[What the task requires]:
Reading the listing below, restate each entry exactly as written.

-- -- --

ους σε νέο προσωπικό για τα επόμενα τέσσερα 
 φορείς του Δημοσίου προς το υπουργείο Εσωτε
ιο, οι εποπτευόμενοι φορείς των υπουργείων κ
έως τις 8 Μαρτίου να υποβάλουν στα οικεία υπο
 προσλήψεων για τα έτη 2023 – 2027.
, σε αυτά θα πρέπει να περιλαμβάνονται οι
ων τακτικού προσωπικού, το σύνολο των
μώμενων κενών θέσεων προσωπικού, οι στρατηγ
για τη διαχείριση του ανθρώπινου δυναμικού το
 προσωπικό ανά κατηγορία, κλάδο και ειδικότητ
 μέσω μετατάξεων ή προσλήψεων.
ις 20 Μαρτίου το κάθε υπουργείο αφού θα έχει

-- -- --

[Task result]:
ους σε νέο προσωπικό για τα επόμενα τέσσερα 
 φορείς του Δημοσίου προς το υπουργείο Εσωτε
ιο, οι εποπτευόμενοι φορείς των υπουργείων κ
έως τις 8 Μαρτίου να υποβάλουν στα οικεία υπο
 προσλήψεων για τα έτη 2023 – 2027.
, σε αυτά θα πρέπει να περιλαμβάνονται οι
ων τακτικού προσωπικού, το σύνολο των
μώμενων κενών θέσεων προσωπικού, οι στρατηγ
για τη διαχείριση του ανθρώπινου δυναμικού το
 προσωπικό ανά κατηγορία, κλάδο και ειδικότητ
 μέσω μετατάξεων ή προσλήψεων.
ις 20 Μαρτίου το κάθε υπουργείο αφού θα έχει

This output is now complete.